A título de tutela de urgência, a parte autora pugnou pela suspensão dos descontos questionados.
Atribuído à causa o valor de R$8.610,24 (oito mil, seiscentos e dez reais e vinte e quatro centavos), bem como foram juntados documentos.
A petição inicial foi recebida, com a concessão dos benefícios da gratuidade da justiça à parte autora. Na oportunidade, foi indeferida a tutela de urgência (mov. 5).
A parte ré compareceu espontaneamente aos autos e apresentou contestação (mov. 13), aduzindo, preliminarmente: a) a inépcia da petição inicial, por ausência de documentos essenciais; b) a falta de interesse de agir da parte autora; c) o combate à advocacia predatória; d) procuração genérica; e) impugnação do valor da causa.

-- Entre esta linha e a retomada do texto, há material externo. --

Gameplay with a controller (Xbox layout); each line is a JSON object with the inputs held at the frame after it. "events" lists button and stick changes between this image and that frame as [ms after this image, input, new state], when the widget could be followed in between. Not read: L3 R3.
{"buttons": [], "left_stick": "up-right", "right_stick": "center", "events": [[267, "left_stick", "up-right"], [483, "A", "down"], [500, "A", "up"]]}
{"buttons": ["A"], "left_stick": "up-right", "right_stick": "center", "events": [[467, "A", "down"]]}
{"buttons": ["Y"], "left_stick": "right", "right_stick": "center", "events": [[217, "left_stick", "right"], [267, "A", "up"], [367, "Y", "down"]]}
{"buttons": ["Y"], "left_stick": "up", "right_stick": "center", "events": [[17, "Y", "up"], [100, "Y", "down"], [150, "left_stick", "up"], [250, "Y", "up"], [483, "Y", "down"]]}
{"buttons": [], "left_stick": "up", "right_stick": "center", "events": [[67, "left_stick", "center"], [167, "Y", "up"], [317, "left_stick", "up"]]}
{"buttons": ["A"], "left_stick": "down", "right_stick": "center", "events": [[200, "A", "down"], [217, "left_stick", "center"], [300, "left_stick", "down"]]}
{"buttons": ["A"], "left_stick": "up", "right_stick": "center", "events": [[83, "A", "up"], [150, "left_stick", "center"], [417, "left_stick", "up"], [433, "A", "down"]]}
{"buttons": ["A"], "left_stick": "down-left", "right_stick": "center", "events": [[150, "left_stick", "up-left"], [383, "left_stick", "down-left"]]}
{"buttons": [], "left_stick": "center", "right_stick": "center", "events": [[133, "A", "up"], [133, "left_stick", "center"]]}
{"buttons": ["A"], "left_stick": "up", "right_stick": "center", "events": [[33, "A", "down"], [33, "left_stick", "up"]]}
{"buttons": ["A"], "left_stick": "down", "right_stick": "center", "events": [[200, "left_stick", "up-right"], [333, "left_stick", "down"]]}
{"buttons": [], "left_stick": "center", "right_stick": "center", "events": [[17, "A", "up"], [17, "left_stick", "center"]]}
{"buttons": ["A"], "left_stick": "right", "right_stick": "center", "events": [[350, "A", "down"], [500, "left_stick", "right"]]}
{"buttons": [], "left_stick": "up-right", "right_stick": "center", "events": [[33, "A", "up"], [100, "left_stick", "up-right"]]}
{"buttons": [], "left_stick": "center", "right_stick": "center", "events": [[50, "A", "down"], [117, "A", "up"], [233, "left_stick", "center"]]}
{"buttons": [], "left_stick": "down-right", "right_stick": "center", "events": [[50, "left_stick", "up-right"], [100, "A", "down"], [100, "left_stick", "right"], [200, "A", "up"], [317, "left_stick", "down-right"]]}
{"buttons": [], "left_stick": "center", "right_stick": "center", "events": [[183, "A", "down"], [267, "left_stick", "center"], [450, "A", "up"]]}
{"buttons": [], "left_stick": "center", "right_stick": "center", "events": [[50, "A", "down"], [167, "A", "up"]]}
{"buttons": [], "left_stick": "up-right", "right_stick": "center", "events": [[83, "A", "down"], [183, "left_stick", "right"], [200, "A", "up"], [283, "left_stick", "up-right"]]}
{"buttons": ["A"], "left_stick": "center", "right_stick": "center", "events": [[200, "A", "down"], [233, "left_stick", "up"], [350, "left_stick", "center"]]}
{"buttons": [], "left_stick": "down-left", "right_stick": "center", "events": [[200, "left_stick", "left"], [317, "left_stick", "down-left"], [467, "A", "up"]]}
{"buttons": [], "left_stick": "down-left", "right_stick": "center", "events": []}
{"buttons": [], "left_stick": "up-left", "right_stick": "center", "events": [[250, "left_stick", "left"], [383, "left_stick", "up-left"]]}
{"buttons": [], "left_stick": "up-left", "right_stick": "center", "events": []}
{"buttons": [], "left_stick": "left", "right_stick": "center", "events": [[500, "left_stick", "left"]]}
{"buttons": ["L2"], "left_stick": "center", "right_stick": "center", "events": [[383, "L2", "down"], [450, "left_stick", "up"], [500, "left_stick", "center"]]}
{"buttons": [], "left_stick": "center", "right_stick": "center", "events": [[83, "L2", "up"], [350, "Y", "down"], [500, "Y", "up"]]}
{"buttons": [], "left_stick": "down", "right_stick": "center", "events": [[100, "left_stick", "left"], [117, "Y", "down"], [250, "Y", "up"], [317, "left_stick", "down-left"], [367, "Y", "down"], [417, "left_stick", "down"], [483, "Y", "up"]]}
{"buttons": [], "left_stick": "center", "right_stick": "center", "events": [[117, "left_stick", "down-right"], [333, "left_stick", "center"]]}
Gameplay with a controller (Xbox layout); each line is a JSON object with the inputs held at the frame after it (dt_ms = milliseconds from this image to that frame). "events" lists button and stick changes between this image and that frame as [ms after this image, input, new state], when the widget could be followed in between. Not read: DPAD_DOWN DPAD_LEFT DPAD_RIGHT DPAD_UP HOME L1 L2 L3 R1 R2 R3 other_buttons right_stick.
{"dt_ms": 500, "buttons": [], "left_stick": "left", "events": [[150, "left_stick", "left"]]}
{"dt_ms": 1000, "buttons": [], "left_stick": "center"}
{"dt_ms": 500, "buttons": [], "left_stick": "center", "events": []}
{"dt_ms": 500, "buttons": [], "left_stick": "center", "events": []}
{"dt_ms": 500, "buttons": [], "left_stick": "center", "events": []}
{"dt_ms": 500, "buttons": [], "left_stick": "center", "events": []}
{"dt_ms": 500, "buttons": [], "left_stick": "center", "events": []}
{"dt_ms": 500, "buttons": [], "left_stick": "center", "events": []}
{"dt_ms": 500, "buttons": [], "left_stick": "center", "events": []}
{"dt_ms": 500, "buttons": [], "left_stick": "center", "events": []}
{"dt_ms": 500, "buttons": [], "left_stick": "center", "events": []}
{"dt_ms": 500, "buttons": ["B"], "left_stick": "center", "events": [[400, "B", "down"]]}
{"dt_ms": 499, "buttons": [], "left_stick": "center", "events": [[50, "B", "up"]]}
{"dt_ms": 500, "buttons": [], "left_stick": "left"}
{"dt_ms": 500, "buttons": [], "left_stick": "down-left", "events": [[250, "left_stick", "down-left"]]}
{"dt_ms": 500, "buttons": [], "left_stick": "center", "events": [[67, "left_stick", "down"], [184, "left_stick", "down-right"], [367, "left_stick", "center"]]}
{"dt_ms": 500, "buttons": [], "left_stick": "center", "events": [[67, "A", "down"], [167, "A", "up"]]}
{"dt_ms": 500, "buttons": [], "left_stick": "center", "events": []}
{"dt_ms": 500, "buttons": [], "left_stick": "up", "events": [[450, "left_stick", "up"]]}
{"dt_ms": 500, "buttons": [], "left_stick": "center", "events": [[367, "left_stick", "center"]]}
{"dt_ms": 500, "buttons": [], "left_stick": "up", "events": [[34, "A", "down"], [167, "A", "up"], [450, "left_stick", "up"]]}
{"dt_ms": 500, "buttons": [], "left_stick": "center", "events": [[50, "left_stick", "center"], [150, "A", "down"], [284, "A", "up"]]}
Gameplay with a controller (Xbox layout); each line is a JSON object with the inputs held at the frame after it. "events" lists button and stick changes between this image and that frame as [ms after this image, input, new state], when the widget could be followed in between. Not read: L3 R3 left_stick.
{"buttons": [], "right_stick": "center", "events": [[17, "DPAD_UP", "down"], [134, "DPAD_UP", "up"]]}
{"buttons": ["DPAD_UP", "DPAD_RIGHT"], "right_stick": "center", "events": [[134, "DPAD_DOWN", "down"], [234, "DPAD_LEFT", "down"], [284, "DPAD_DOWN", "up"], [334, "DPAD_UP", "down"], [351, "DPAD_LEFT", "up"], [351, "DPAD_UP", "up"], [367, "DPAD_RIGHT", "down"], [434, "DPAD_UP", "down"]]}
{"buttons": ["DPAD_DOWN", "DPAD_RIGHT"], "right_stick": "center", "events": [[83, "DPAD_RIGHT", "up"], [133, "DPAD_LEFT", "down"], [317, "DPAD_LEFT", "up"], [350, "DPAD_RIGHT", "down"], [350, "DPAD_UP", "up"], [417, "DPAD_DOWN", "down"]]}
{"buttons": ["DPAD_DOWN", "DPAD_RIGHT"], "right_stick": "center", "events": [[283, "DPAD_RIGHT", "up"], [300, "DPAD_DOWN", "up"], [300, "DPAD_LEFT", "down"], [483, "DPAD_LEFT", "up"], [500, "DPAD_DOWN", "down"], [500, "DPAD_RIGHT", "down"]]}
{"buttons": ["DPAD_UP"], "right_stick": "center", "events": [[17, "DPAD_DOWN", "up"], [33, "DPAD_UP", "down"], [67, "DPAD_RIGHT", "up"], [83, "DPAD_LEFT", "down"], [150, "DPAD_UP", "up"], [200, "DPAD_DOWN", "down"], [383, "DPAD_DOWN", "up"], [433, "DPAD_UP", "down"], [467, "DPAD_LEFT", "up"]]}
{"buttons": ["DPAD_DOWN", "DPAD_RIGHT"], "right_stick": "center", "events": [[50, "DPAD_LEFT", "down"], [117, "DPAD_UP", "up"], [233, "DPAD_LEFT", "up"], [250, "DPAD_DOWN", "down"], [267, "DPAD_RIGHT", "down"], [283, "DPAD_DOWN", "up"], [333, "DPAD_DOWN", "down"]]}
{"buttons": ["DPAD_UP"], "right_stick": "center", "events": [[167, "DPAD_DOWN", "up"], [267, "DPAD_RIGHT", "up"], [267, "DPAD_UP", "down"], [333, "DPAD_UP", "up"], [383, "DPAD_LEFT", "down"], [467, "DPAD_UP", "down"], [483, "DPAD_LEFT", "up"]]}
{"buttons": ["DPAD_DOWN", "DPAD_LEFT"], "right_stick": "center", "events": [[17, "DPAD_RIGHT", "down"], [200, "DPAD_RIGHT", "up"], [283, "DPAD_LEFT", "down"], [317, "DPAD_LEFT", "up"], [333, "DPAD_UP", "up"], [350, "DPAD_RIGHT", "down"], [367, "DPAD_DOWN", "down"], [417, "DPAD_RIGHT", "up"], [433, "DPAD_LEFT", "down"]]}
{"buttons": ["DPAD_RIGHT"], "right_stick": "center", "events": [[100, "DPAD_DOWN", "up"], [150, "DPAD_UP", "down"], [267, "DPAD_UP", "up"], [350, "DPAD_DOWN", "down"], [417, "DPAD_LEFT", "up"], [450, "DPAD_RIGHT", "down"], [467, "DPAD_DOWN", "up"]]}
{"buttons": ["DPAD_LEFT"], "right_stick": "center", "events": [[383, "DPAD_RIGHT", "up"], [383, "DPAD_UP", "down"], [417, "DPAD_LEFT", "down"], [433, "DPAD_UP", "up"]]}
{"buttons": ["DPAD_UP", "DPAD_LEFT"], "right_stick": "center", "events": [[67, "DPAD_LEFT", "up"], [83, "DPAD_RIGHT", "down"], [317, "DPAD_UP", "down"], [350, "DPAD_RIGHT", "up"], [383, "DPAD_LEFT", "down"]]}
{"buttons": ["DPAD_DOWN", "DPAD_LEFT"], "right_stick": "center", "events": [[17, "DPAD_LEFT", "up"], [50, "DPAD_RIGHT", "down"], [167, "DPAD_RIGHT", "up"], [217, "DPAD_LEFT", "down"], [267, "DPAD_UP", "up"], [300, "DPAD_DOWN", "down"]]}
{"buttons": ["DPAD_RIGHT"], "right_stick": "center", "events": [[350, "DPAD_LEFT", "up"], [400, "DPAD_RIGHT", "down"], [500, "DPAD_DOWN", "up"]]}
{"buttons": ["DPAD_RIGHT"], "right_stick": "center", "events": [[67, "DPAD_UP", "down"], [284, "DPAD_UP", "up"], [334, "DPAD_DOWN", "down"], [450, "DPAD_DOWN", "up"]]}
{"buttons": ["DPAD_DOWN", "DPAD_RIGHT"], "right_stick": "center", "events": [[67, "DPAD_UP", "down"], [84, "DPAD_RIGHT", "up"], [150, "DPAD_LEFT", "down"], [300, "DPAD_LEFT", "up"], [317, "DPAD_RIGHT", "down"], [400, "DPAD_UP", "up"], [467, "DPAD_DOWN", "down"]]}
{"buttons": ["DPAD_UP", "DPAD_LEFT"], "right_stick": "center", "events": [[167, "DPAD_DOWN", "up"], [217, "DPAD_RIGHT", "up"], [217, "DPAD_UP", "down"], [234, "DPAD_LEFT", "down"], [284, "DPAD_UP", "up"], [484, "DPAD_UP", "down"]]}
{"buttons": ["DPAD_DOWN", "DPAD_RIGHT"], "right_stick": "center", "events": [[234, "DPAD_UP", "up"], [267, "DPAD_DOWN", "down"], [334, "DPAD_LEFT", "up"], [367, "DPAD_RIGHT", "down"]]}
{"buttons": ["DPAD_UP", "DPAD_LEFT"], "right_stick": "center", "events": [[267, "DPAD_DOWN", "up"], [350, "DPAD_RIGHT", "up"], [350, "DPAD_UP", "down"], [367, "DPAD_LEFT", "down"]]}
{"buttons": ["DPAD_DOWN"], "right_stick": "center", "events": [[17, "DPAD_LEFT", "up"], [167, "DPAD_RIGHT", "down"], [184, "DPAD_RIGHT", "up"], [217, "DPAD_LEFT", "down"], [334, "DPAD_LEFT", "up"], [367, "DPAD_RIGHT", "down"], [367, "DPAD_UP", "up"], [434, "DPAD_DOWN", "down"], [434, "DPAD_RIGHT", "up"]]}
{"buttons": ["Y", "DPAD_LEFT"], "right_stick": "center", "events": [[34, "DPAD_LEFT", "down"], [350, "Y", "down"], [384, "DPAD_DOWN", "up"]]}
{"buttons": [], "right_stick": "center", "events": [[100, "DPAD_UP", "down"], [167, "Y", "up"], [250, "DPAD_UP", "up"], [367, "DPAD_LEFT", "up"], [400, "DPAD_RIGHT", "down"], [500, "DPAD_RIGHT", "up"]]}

No mérito, sustentou: a) a parte autora efetivamente celebrou um termo de filiação por meio digital, cujas condições e descontos foram livremente pactuados e anuídos, sem a ocorrência de qualquer vício de vontade, ante a sua plena cientificação sobre o valor que mensalmente seria descontado e dos benefícios que possuiria ao participar do quadro de associados; b) já realizou o cancelamento da adesão e das cobranças na conta da parte autora; c) a inexistência de danos indenizáveis; d) em caso de eventual condenação, requereu a redução do valor indenizatório, por considerá-lo desproporcional; e) a impossibilidade de inversão do ônus da prova, ante a ausência de comprovação do requisito da hipossuficiência probatória da parte autora; f) ao final, requereu a improcedência dos pedidos formulados na inicial.
A audiência de conciliação resultou infrutífera (mov. 20).
A parte autora apresentou impugnação à contestação (mov. 24).
Instadas a especificarem provas (mov. 27), a parte autora requereu o julgamento antecipado da lide (mov. 32).
Anunciado o julgamento antecipado do feito, ante a desnecessidade de produção de outras provas (mov. 42).
A parte requerida alegou (mov. 47): a) litisconsórcio passivo necessário decorrente de convênio firmado com o Instituto Nacional do Seguro Social (INSS); b) necessidade de produção de prova pericial e incompatibilidade com o rito da Lei nº 9099/95; c) necessidade de suspensão do feito em razão do acordo celebrado nos autos da Arguição de Descumprimento de Preceito Fundamental (ADPF) nº 1236; d) necessidade de expedição de ofício ao INSS a fim de obter informações quanto à adesão da parte ao referido acordo.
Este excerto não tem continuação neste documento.